▶ _Exercise brief_
Count the lines of the data that contain the string "series", matching case exactly. Reply with the number alone.
Given records Block Start
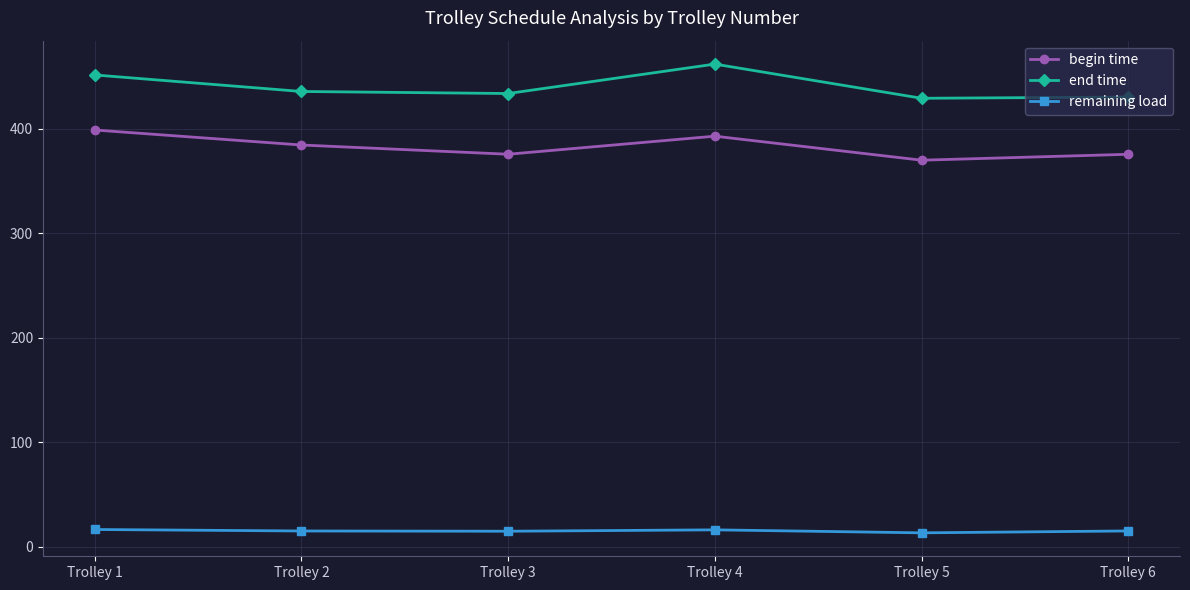

Where does the begin time series first go above 384?

Trolley 1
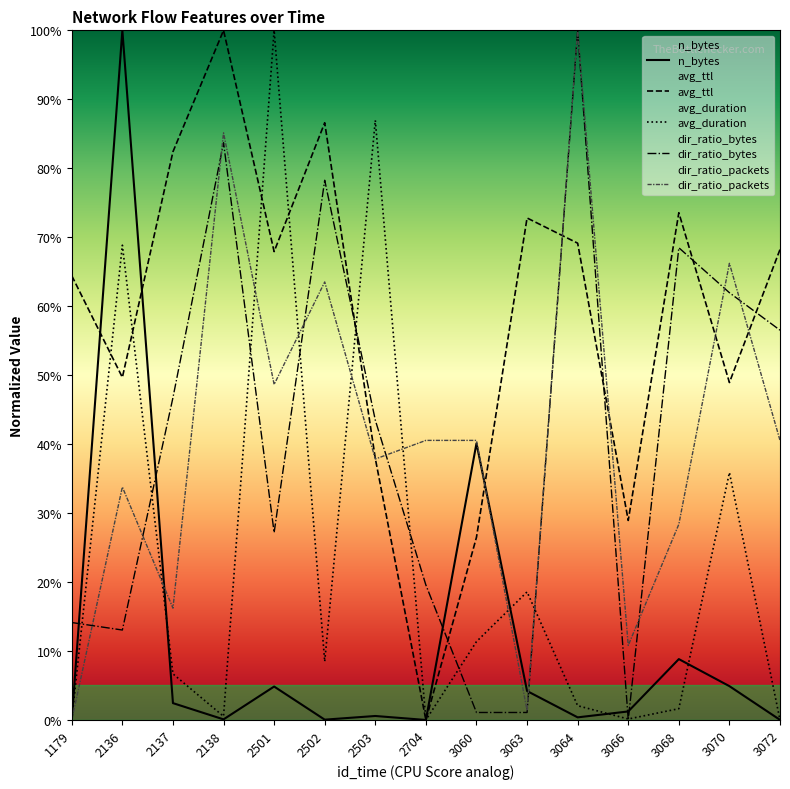

At which category is the sum across all series the highest?

3064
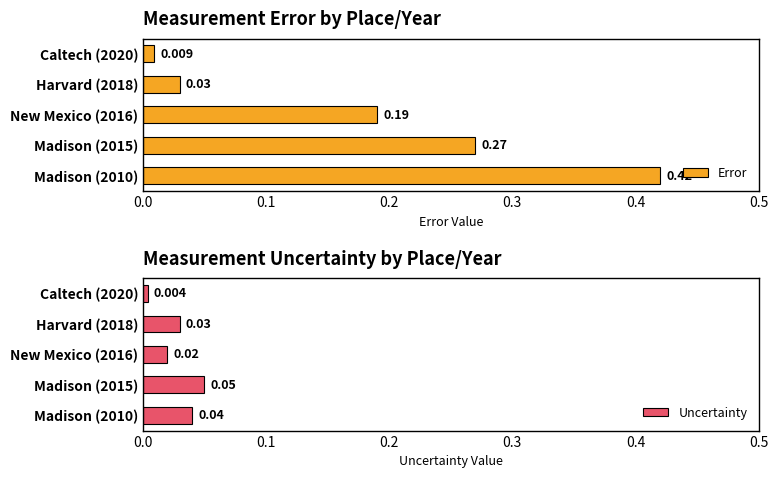

Does the chart contain stacked bars?

No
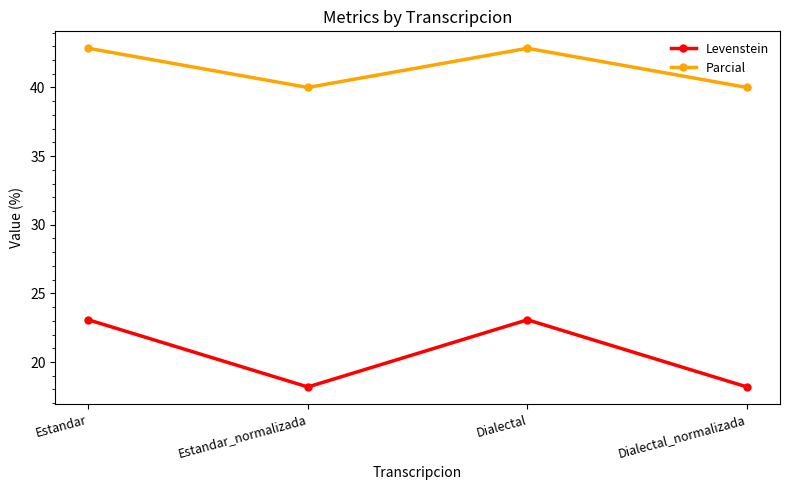

The value of Levenstein at Estandar_normalizada is 12.0. True or false?

False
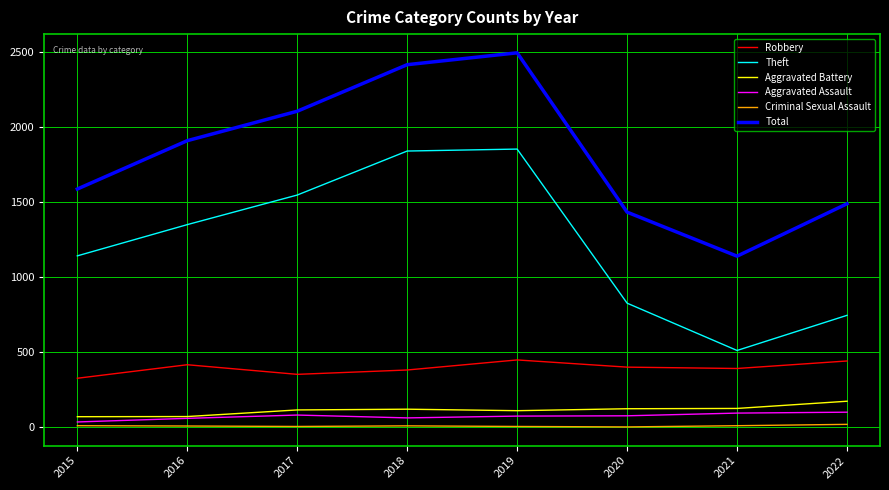

True or false: Theft and Aggravated Assault cross at least once.

False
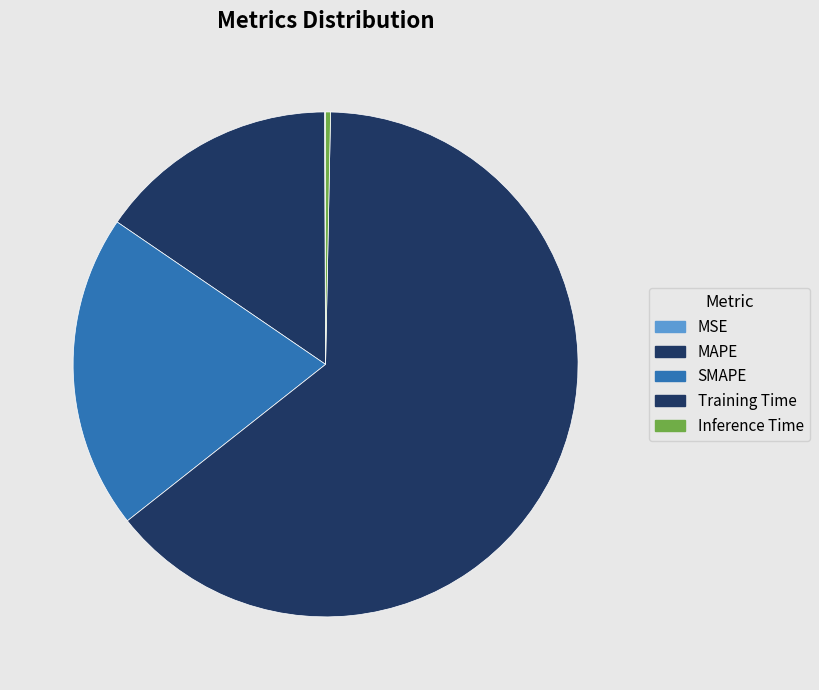

Does any single category account for the majority?

Yes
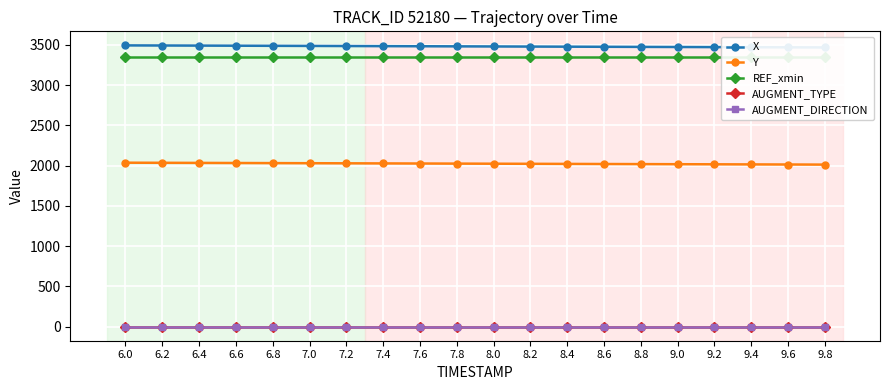

Reading right to left, list all the values displayed in this chart.

X: 9.8=3469.3	9.6=3470.7	9.4=3472.0	9.2=3473.3	9.0=3474.7	8.8=3476.0	8.6=3477.4	8.4=3478.7	8.2=3480.1	8.0=3481.4	7.8=3482.7	7.6=3484.1	7.4=3485.4	7.2=3486.7	7.0=3488.1	6.8=3489.4	6.6=3490.7	6.4=3492.0	6.2=3493.3	6.0=3494.6
Y: 9.8=2013.5	9.6=2014.7	9.4=2015.9	9.2=2017.2	9.0=2018.4	8.8=2019.6	8.6=2020.9	8.4=2022.1	8.2=2023.3	8.0=2024.6	7.8=2025.8	7.6=2027.1	7.4=2028.3	7.2=2029.6	7.0=2030.8	6.8=2032.1	6.6=2033.4	6.4=2034.6	6.2=2035.9	6.0=2037.2
REF_xmin: 9.8=3345.5	9.6=3345.5	9.4=3345.5	9.2=3345.5	9.0=3345.5	8.8=3345.5	8.6=3345.5	8.4=3345.5	8.2=3345.5	8.0=3345.5	7.8=3345.5	7.6=3345.5	7.4=3345.5	7.2=3345.5	7.0=3345.5	6.8=3345.5	6.6=3345.5	6.4=3345.5	6.2=3345.5	6.0=3345.5
AUGMENT_TYPE: 9.8=1.0	9.6=1.0	9.4=1.0	9.2=1.0	9.0=1.0	8.8=1.0	8.6=1.0	8.4=1.0	8.2=1.0	8.0=1.0	7.8=1.0	7.6=1.0	7.4=1.0	7.2=1.0	7.0=1.0	6.8=1.0	6.6=1.0	6.4=1.0	6.2=1.0	6.0=1.0
AUGMENT_DIRECTION: 9.8=0.0	9.6=0.0	9.4=0.0	9.2=0.0	9.0=0.0	8.8=0.0	8.6=0.0	8.4=0.0	8.2=0.0	8.0=0.0	7.8=0.0	7.6=0.0	7.4=0.0	7.2=0.0	7.0=0.0	6.8=0.0	6.6=0.0	6.4=0.0	6.2=0.0	6.0=0.0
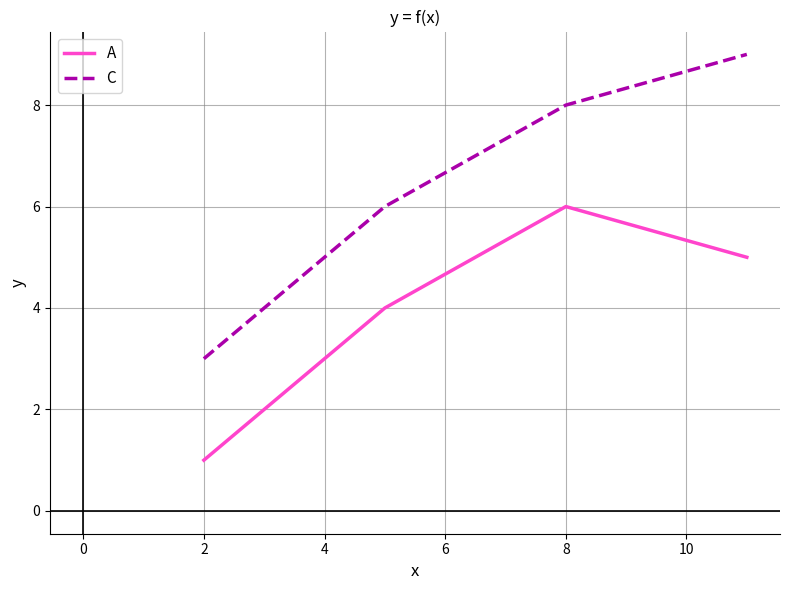

Which series has the largest range (max minus min)?

C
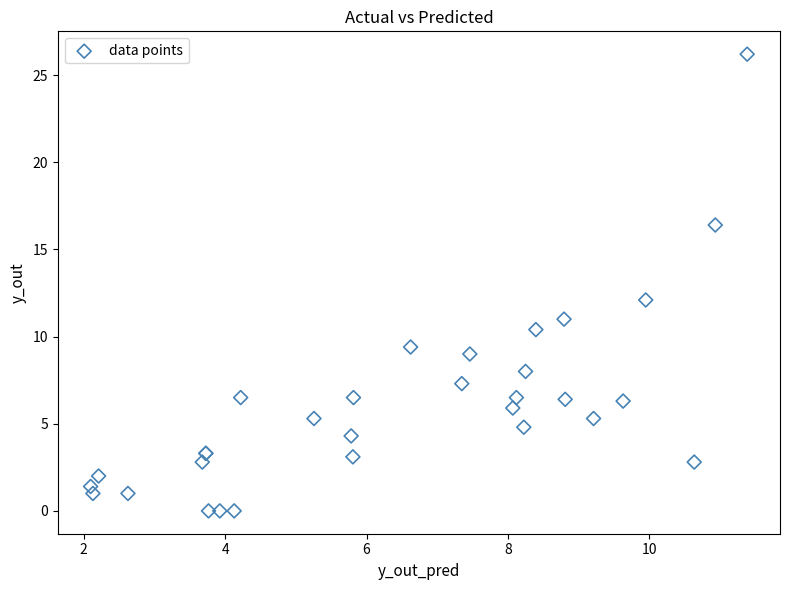

What Y value in the scatter plot is closest to 13?

12.1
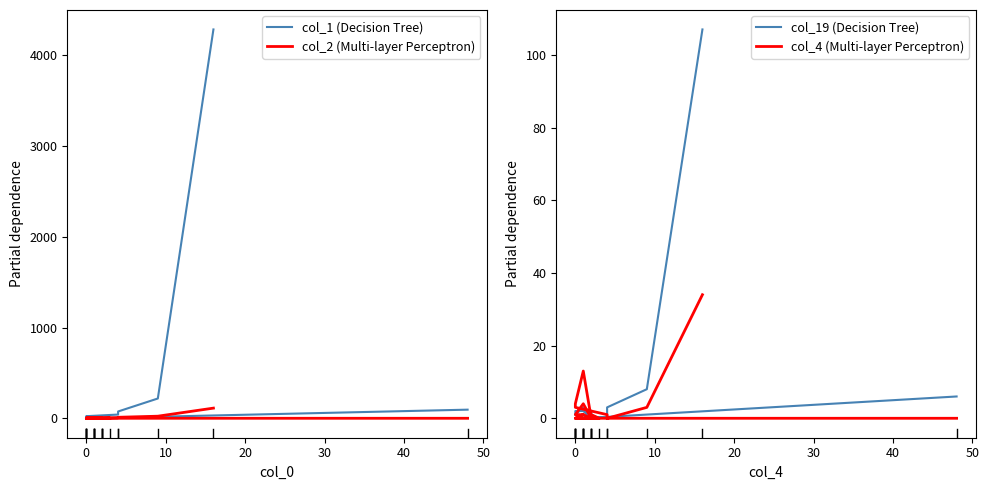

True or false: col_1 (Decision Tree) has a value of 1 at 12.

False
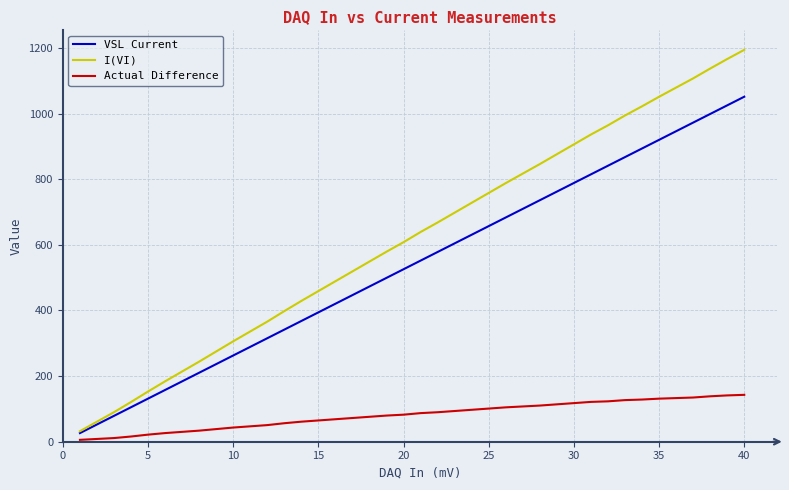

Rank the series by their average value, from highest to lowest.

I(VI), VSL Current, Actual Difference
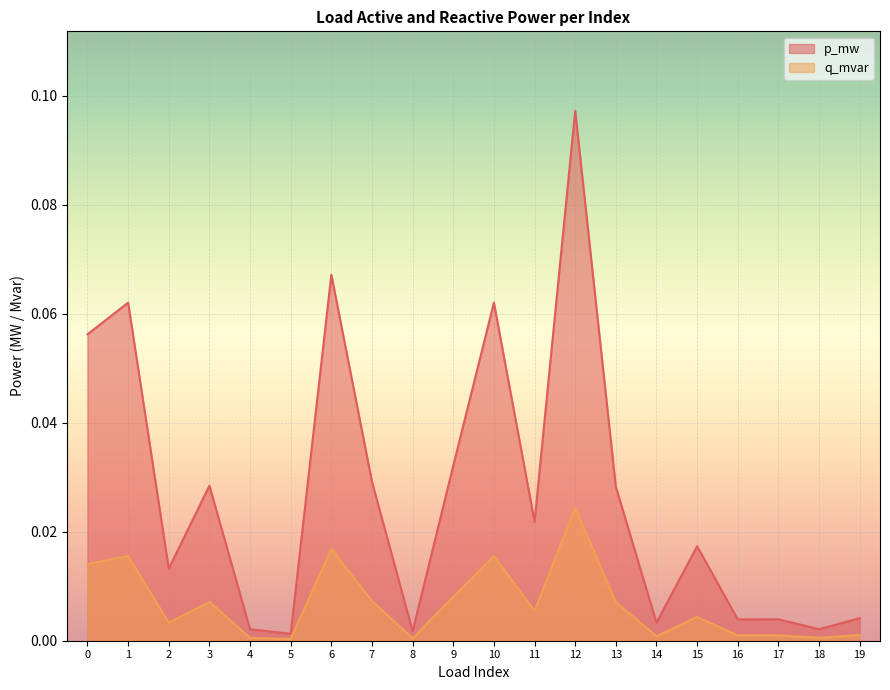

Which series has the largest range (max minus min)?

p_mw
Given records Block End
▶ _Answer to this problem_
5